Toplu kutlamalar için bu hazırlıklar genellikle büyük şehirlerde havai fişek gösterileri, konserler, meydan etkinlikleri ve renkli ışıklandırmalar halk desteğiyle yerel yönetimler tarafından yapılır.

Ancak her seferinde eğlenceler, alkol tüketimi bu kutlamalar insani ahlak sınırlarını aşan çılgınlıklara dönüşmektedir.

Yeri gelmişken önemli bir konuyu hatırlatmak isterim.

Müslümanların kendi takvimine göre yılbaşı, Peygamberimiz Hz. Muhammed (SAV)'in Mekke'den Medine'ye hicretini başlangıç kabul eden Hicri takvimin ilk günü olan 1 Muharrem'dir.

Bu özel gün, Miladi takvimdeki yılbaşı kutlamalarından farklıdır ve İslam âlemi için önemli bir dönüm noktasıdır.

Çılgınlığa varan ahlak sınırlarını zorlayan Miladi yılbaşı kutlamaları, insanlığa zarar verdiği için İslam inancına göre haram kabul edilen uygulamalar içerdiği için hoş görülmeyen hallerdir.

Yılın bitişi veya başlangıcı geçici bir durumken, hayatın sonu ve ötesi (ahiret) ise kalıcıdır.

Bu nedenle, yılbaşı akşamına hazırlanmak ve çılgınlığa varan eğlenceler yerine biz Müslümanlar dünyevi döngüler yerine ahiret hayatını düşünmeliyiz…

Kısacası, "Bizi yılın başı/sonu değil, yolun sonu ilgilendirir,"

Çünkü dünya hayatından ziyade ahiret hayatı bizim için daha önemli ve anlamlıdır.

Ancak, Biz Müslümanlar için Miladi yılbaşının hayırlara vesile olmasını dilemenin hiçbir mahsuru yoktur.

*

İsviçre kendi küçük ancak dünya siyasetinde etkili bir ülkedir.
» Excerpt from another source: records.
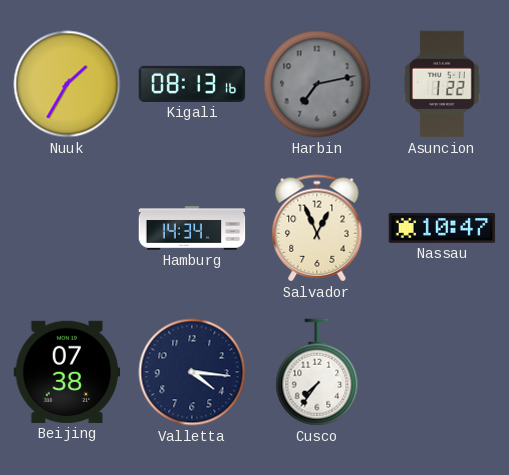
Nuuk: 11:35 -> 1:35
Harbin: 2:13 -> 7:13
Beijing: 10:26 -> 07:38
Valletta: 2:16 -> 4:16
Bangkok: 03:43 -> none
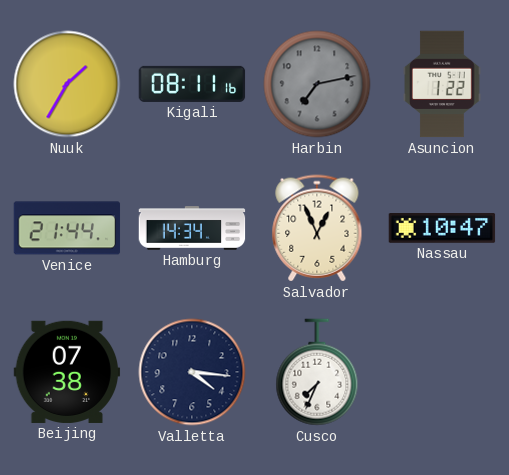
Kigali: 08:13 -> 08:11
Venice: none -> 21:44
Cusco: 7:36 -> 7:34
İsviçre denilince; yazları yeşil, kışları ise Alp Dağları, dünyaca ünlü kayak merkezleri (St. Moritz, Davos gibi), lüks kış sporları destinasyonları ve yüksek düzeyde uluslararası diplomasinin merkezi (Cenevre'deki uluslararası kuruluşlar) olması ilk olarak akla gelir.

Cenevre şehri Birleşmiş Milletler (BM)'nin Avrupa Merkezi, Kızıl Haç ile her yıl Dünya Ekonomik Forumu'na (WEF) ev sahipliği yaparak küresel ekonomi ve siyasetin nabzının tutulduğu yerlerden biri olması hasebiyle İsviçre birçok uluslararası organizasyonun yapıldığı, dünya diplomasisinin önemli merkezlerinden biridir.

4 yıl İsviçre'de gazeteci olarak bulunmuş olmam ( 1982-1986), gazetecilik mesleğimde uluslararası ilişkiler konusunda önemli tecrübeler edinmeme vesile oldu.